-- Text segment --
In my case, this daily interpreting job is complicated by the bilingual nature of my son’s speech. His own dad constantly has to yell out at me as he’s bathing him to ask things like, “What does bolle mean again?” (Bubbles.) And it’s almost heartbreaking the way our toddler tries to flirt with the girls in front of the zoo’s tiger enclosure by offering them some of his “acqua”. Someone ought to tell that boy that picking up girls by speaking Italian is only going to work much much later in life. And that it’s going to take a hell of a lot more than water.

Until then, at least his mother can understand him. And to prove to you just how good I’ve become at interpreting the most impenetrable of local dialects, here are a few recent examples of my toddler’s speech:

“Tango nam-nam palle” – this means, naturally, “The big monkey is eating blueberries.” Tango is from the Italian orango tango: if a smaller species is intended, my son employs the more common term monkey. Nam-nam is onomatopoeic, although most of us primates don’t really make this sound when eating. Blueberries indeed resemble little purple balls (palle, an indispensable word in Italy). I don’t think I’m being biased when I say that Tango nam-nam palle shows incredible wisdom: according to the Discovery Channel, orangutans do in fact subsist primarily on a diet of berries and other fruit.

[Dataset entries]

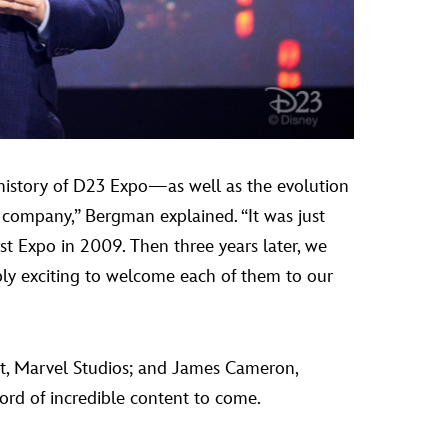
 history of D23 Expo—as well as the evolution
he company,” Bergman explained. “It was just
st Expo in 2009. Then three years later, we
ibly exciting to welcome each of them to our
nt, Marvel Studios; and James Cameron,
ord of incredible content to come.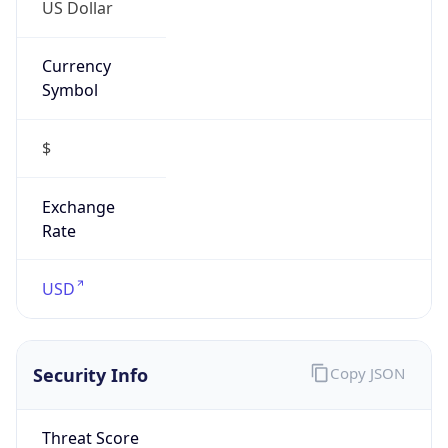
US Dollar
Currency
Symbol
$
Exchange
Rate
USD
Security Info
Copy JSON
Threat Score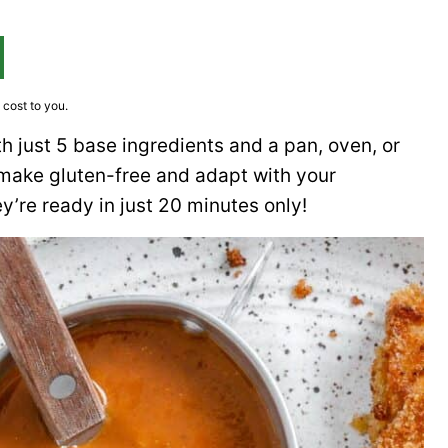
 cost to you.
h just 5 base ingredients and a pan, oven, or
to make gluten-free and adapt with your
y’re ready in just 20 minutes only!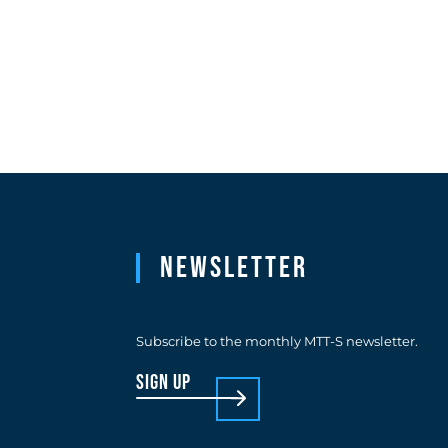
Newsletter
Subscribe to the monthly MTT-S newsletter.
sign up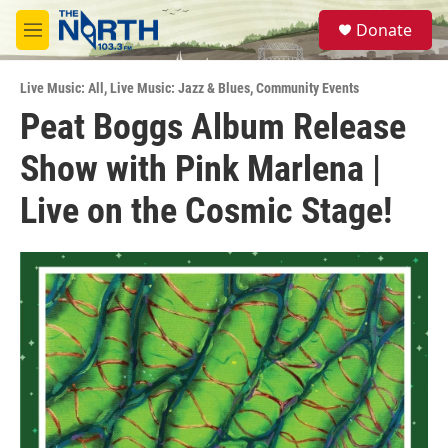
Skip to main content
S
Donate
e
M
a
e
r
n
c
Live Music: All
,
Live Music: Jazz & Blues
,
Community Events
u
h
Peat Boggs Album Release
u
Show with Pink Marlena |
e
r
y
Live on the Cosmic Stage!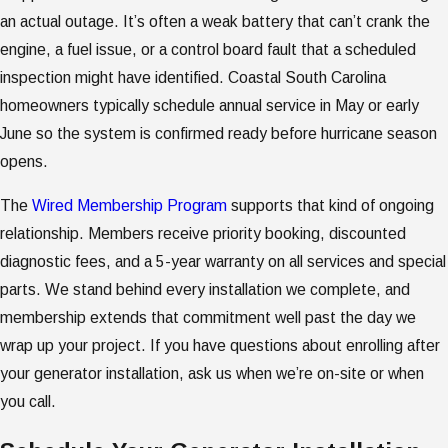
an actual outage. It’s often a weak battery that can’t crank the
engine, a fuel issue, or a control board fault that a scheduled
inspection might have identified. Coastal South Carolina
homeowners typically schedule annual service in May or early
June so the system is confirmed ready before hurricane season
opens.
The
Wired Membership Program
supports that kind of ongoing
relationship. Members receive priority booking, discounted
diagnostic fees, and a 5-year warranty on all services and special
parts. We stand behind every installation we complete, and
membership extends that commitment well past the day we
wrap up your project. If you have questions about enrolling after
your generator installation, ask us when we’re on-site or when
you call.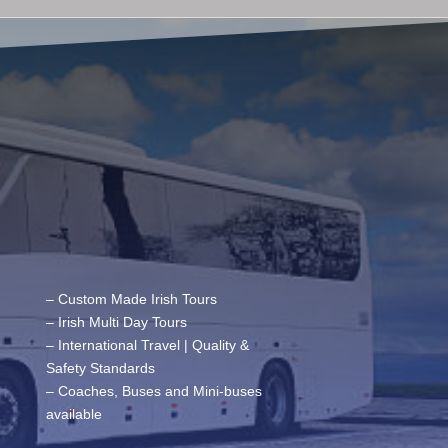
– Custom Made Irish Tours
– Irish Multi Day Tours
– International Travel | Quality &
Safety Standards
– Coaches, Buses and Mini-buses
available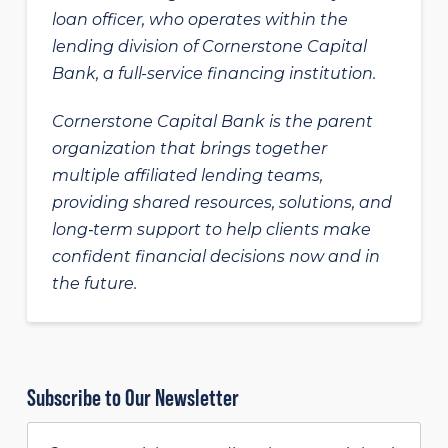
loan officer, who operates within the
lending division of Cornerstone Capital
Bank, a full-service financing institution.
Cornerstone Capital Bank is the parent
organization that brings together
multiple affiliated lending teams,
providing shared resources, solutions, and
long‑term support to help clients make
confident financial decisions now and in
the future.
Subscribe to Our Newsletter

-- What the exercise asks --
Carry the passage on interpreting a bilingual toddler's speech forward from the point where it stops. This material bears no relation to the passage on a bilingual toddler's speech.

-- Answer to the problem --
“Abs cats” – you’re probably thinking this is the name of a feline weight-loss program. But, in actuality, abs is English for ‘rabbits’. Cats are ‘carrots’. I forgive you if you are less impressed by this much more common tidbit of knowledge about the diet of an ordinary pet.

“Kino nanna hia” – no, this is not Maori. The phrase means: “The rabbit is going to sleep here.” Kino is an idiosyncratic short form of coniglio, ‘rabbit’ (note the double vocabulary my son possesses here: see previous entry), and must be rigorously distinguished from kina (for cannella, ‘cinnamon’) and kima (camomilla). Italian nanna can be roughly translated as ‘beddy-byes’. Hia is my phonetic rendering of the worryingly thick Kiwi accent my toddler is developing, most notable in the word ‘here’.

“Ka-a picco bovo” – depending on the context, this could mean either “The little car has a boo-boo (injury)” or “The car has a little boo-boo.” (Ka-a = Kiwi for ‘car’; picco = piccolo, ‘small’; bovo = bua, ‘boo-boo’.)

“Cacca achoo” – a ‘cacca sneeze’ or, figuratively speaking, flatulence. If this term is not divine inspiration, I don’t know what is.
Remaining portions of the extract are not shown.